Work instruction.
Look in the material below for the line with "index dip: (243, 149)" and the line with "pinky mcp: (230, 196)", then set down exactly those two lines and all lines between, nothing more.

(Extracted data begins)

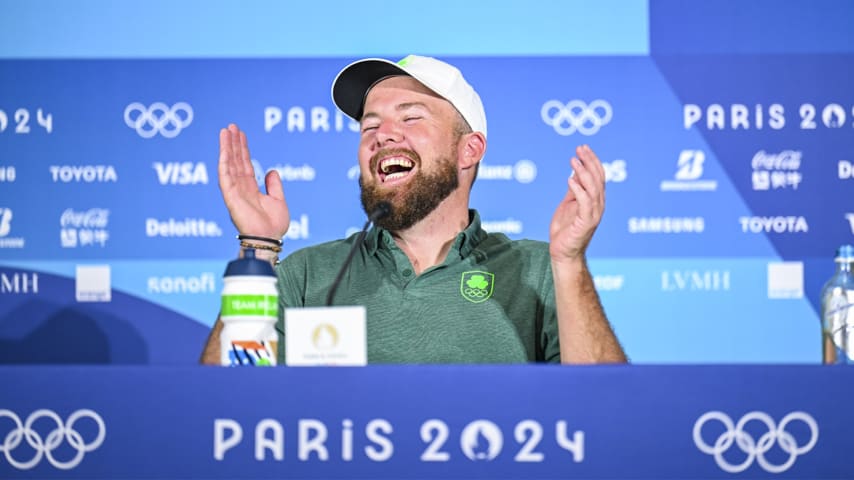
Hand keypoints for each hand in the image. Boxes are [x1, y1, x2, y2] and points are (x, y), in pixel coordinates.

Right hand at [218, 123, 289, 237]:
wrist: (270, 238)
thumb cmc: (274, 226)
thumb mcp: (278, 200)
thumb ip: (274, 185)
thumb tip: (271, 170)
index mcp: (251, 190)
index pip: (245, 165)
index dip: (243, 149)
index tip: (241, 134)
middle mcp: (240, 189)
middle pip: (235, 161)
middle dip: (233, 143)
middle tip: (231, 126)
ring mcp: (234, 192)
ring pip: (228, 164)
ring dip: (227, 147)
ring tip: (226, 130)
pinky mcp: (230, 196)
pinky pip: (225, 176)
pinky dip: (224, 161)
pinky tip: (224, 148)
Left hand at [549, 144, 604, 262]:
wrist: (563, 252)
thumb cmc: (566, 230)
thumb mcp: (569, 203)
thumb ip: (574, 189)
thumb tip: (575, 171)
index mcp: (595, 200)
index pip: (598, 175)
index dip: (592, 160)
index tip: (582, 148)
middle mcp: (598, 205)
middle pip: (598, 178)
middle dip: (589, 161)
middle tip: (580, 148)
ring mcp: (594, 213)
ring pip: (593, 188)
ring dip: (583, 172)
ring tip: (573, 160)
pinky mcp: (586, 222)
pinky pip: (584, 202)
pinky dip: (578, 189)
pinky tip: (570, 180)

(Extracted data ends)

Your response.
index dip: (243, 149)
index tip: (241, 134)
middle mcp: (240, 189)
middle pip: (235, 161)
middle dip: (233, 143)
middle tip: (231, 126)
ring mcp: (234, 192)
ring pip: (228, 164)
ring dip: (227, 147)
ring tip: (226, 130)
pinky mcp: (230, 196)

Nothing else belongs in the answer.